- Opening Delimiter -

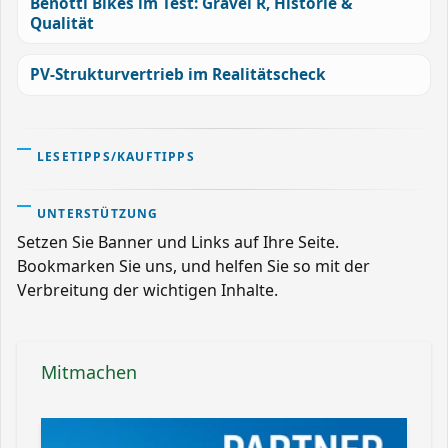
Benotti Bikes im Test: Gravel R, Historie &
Qualität
PV-Strukturvertrieb im Realitätscheck
LESETIPPS/KAUFTIPPS
UNTERSTÜTZUNG
Setzen Sie Banner und Links auf Ihre Seite.
Bookmarken Sie uns, und helfen Sie so mit der
Verbreitung der wichtigen Inhalte.
Mitmachen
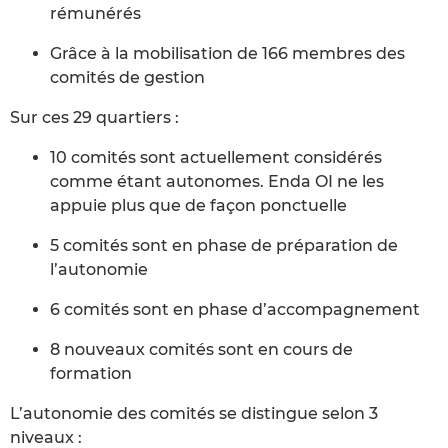
rémunérés
Grâce à la mobilisation de 166 membres des
comités de gestion
Sur ces 29 quartiers :
10 comités sont actuellement considérés
comme étant autonomes. Enda OI ne les
appuie plus que de façon ponctuelle
5 comités sont en phase de préparation de
l’autonomie
6 comités sont en phase d’accompagnement
8 nouveaux comités sont en cours de
formation
L’autonomie des comités se distingue selon 3
niveaux :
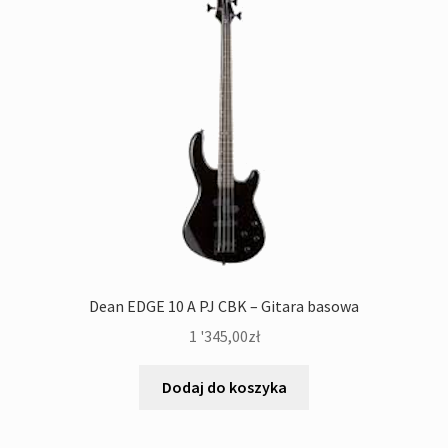
Dean EDGE 10 A PJ CBK – Gitara basowa
1 '345,00
zł
Dodaj do koszyka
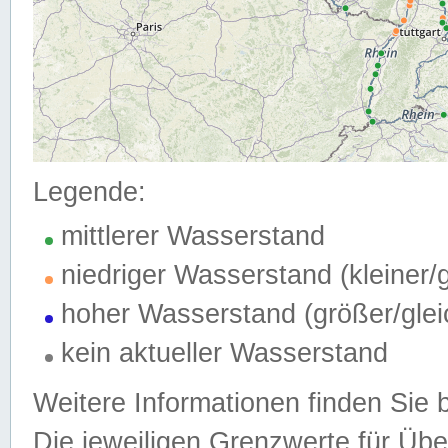
Legende:
mittlerer Wasserstand
niedriger Wasserstand (kleiner
hoher Wasserstand (größer/gle
kein aktueller Wasserstand
Weitere Informationen finden Sie 
Die jeweiligen Grenzwerte für Üb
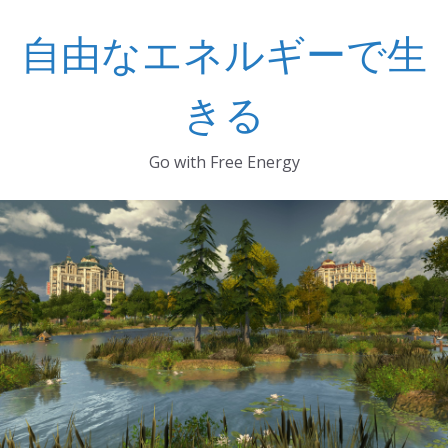
コ
自由なエネルギーで生
ン
テ
ン
きる
ツ
へ
Go with Free Energy
ス
キ
ッ
プ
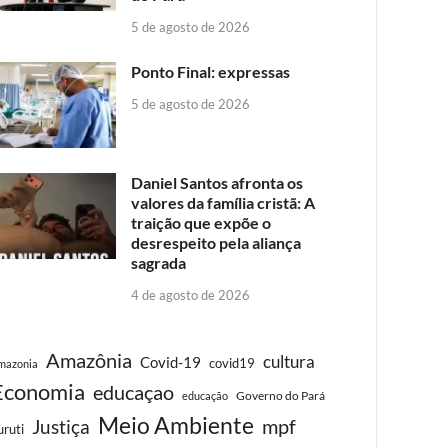
5 de agosto de 2026
Ponto Final: expressas
5 de agosto de 2026
Daniel Santos afronta os
valores da família cristã: A
traição que expõe o
desrespeito pela aliança
sagrada
4 de agosto de 2026
Amazônia
cultura
Covid-19
covid19
mazonia
Economia
educaçao
Governo do Pará
educação
Meio Ambiente
Justiça
mpf
uruti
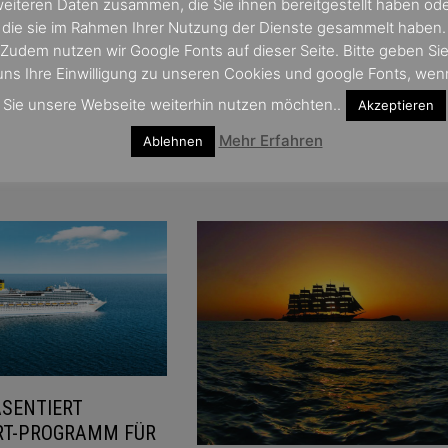
eiteren Daten zusammen, die Sie ihnen bereitgestellt haben od
die sie im Rahmen Ihrer Nutzung der Dienste gesammelt haben.
Zudem nutzen wir Google Fonts auf dieser Seite. Bitte geben Si
uns Ihre Einwilligung zu unseren Cookies und google Fonts, wen
Sie unsere Webseite weiterhin nutzen möchten..
Akzeptieren
Mehr Erfahren
Ablehnen
SENTIERT
RT-PROGRAMM FÜR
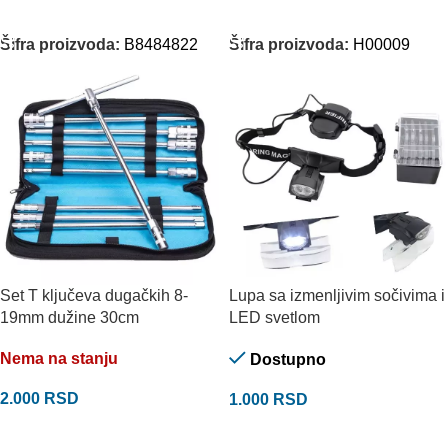
DODAJ U KORPU
DODAJ U KORPU
Šifra proizvoda:
B8484822
Šifra proizvoda:
H00009
Set T ključeva dugačkih 8-
Lupa sa izmenljivim sočivima i
19mm dužine 30cm
LED svetlom
Nema na stanju
Dostupno
2.000
RSD
1.000
RSD
PROČITAJTE JOŠ
DODAJ U KORPU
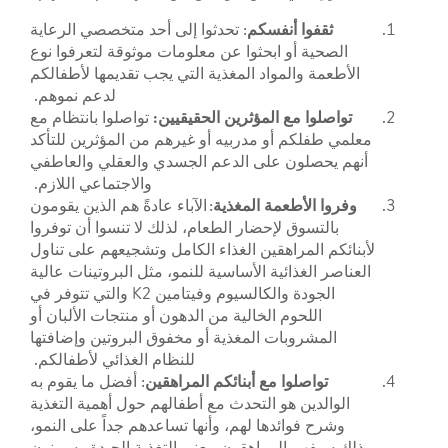
ثقفوا أنفسكم
: تحدثوا إلى أحد متخصصي الرعاية
الصحية أو ابحثوا عن معلومات موثوقة لتعرفوا نوع
الأطعمة والمواد المغذية التي يجب تقديمها لأطفالكم
لدعم نموهم.
تواصلوا مع المؤثرين الحقيقيين:
تواصلوا بانتظام مع
معلمي طفلكم أو مدربيه أو غيرهم من المؤثرين للتأكد
أنهم يحصلون على الدعم الجسدي والعقلي والعاطفي
والاجتماعي اللازم.
وفروا الأطعمة المغذية
: الآباء عادةً هم الذين يقومون
بالتسوق لإحضار الطعام، لذلك لا تنسوا أن توفروا
لأبنائكم المراهقين الغذاء الكامل وتشجيعهم على تناول
العناصر الغذائية الأساسية للنمو، مثل البروتينات عالية
الجودة والكالسيوم وفيتامين K2 والتي تتوفر في
اللحوم الخالية من الدهون أو منتجات الألبان أو
المشروبات المغذية أو مخفوق البروتين وإضافتها
للنظام الغذائي لأطفالكم.
تواصلوا مع أبنائكم المراهقين
: أفضل ما يقوم به
الوالدين هو التحدث مع أطفالهم حول أهمية التغذية
وشرح فوائدها لهم، وأنها تساعدهم جداً على النمو،
وبذلك سيفهم المراهقون معنى التغذية الجيدة وسيبنون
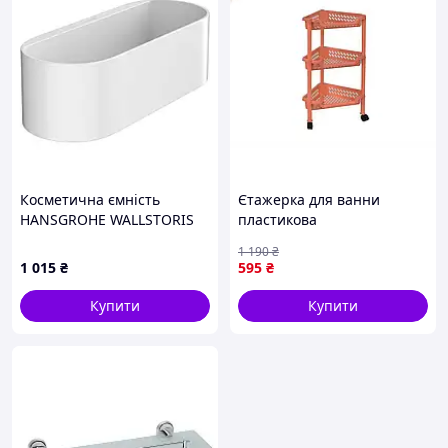
Косметична ємність
Єтажерка для ванни
HANSGROHE WALLSTORIS
пластикова
27912700, білий
багатофункціональна на 3
1 190
₴
полиці для зберігання
1 015
₴
595
₴
дрібниць і рушників
теракотова
Купити
Купити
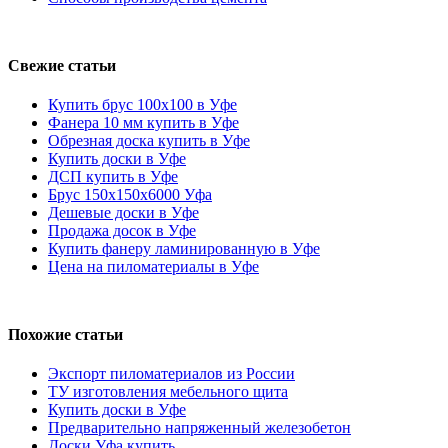
Свежие статьи
Купить брус 100х100 в Уфе
Фанера 10 мм купить в Уфе
Обрезная доска купить в Уфе
Купить доски в Уфе
ДСП купить в Уфе
Брус 150х150х6000 Уфа
Дешевые доски в Уфе
Продажа досок в Уфе
Купить фанеру ламинированную в Уфе
Цена на пиломатериалы в Уфе
Похожие статьи
Экспорт пиломатериалов из России
ТУ изготовления мебельного щита
Купить доски в Уфе
Предварительно напряженный железобетон
Доски Уфа купить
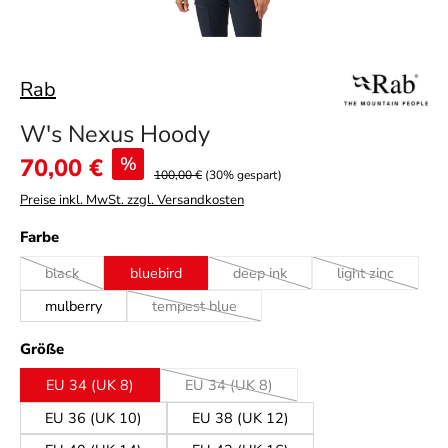
Rab
W's Nexus Hoody
Verkaufspreis:
70,00 €
%
100,00 €
(30% gespart)
Preise inkl. MwSt. zzgl. Versandkosten
auswählen
Farbe
black
bluebird
deep ink
light zinc
(Diese Option ist zurzeit nicht verfügbar.)
(Diese Option ist zurzeit nicht ver
(Diese Option i
mulberry
tempest blue
(Diese Option ist zurzeit nicht verfügbar.)
auswählen
Größe
EU 34 (UK 8)
EU 34 (UK 8)
(Diese Option ist zurzeit nicht verfügbar
EU 36 (UK 10)
EU 38 (UK 12)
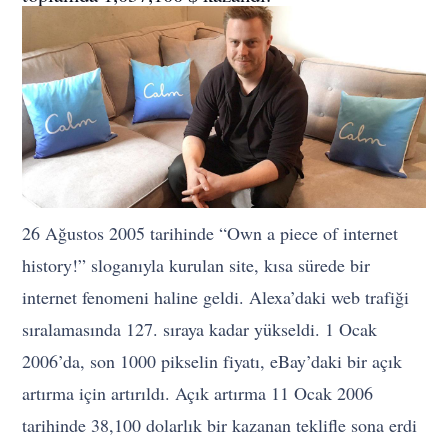
26 Ağustos 2005 tarihinde “Own a piece of internet
history!” sloganıyla kurulan site, kısa sürede bir
internet fenomeni haline geldi. Alexa’daki web trafiği
sıralamasında 127. sıraya kadar yükseldi. 1 Ocak
2006’da, son 1000 pikselin fiyatı, eBay’daki bir açık
artırma için artırıldı. Açık artırma 11 Ocak 2006
tarihinde 38,100 dolarlık bir kazanan teklifle sona erdi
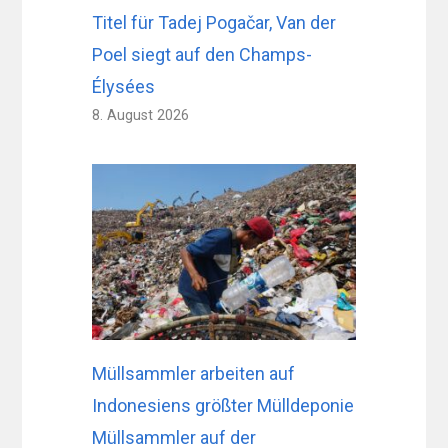
Titel für Tadej Pogačar, Van der
Poel siegt auf den Champs-
Élysées
8. August 2026
Müllsammler arbeiten auf
Indonesiens größter Mülldeponie
Müllsammler auf der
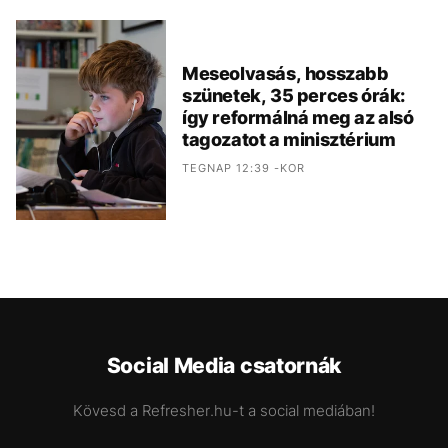
Meseolvasás, hosszabb
szünetek, 35 perces órák:
így reformálná meg az alsó
tagozatot a minisztérium
TEGNAP 12:39 -KOR
Social Media csatornák
Kövesd a Refresher.hu-t a social mediában!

- Closing Delimiter -

### [YOUR ASSIGNMENT]
Copy out everything from the line with "26 Ağustos 2005" down to the end of the entries, without changing a word. Leave the pictures out.

### [WRITTEN RESPONSE]
26 Ağustos 2005 tarihinde “Own a piece of internet
history!” sloganıyla kurulan site, kısa sürede bir
internet fenomeni haline geldi. Alexa’daki web trafiği
sıralamasında 127. sıraya kadar yükseldi. 1 Ocak
2006’da, son 1000 pikselin fiyatı, eBay’daki bir açık
artırma için artırıldı. Açık artırma 11 Ocak 2006
tarihinde 38,100 dolarlık bir kazanan teklifle sona erdi
Titel für Tadej Pogačar, Van der
Poel siegt auf den Champs-
Élysées
8. August 2026
Müllsammler arbeiten auf
Indonesiens größter Mülldeponie
Müllsammler auf der
Meseolvasás, hosszabb
szünetek, 35 perces órák:
így reformálná meg az alsó
tagozatot a minisztérium
TEGNAP 12:39 -KOR
Social Media csatornák
Kövesd a Refresher.hu-t a social mediában!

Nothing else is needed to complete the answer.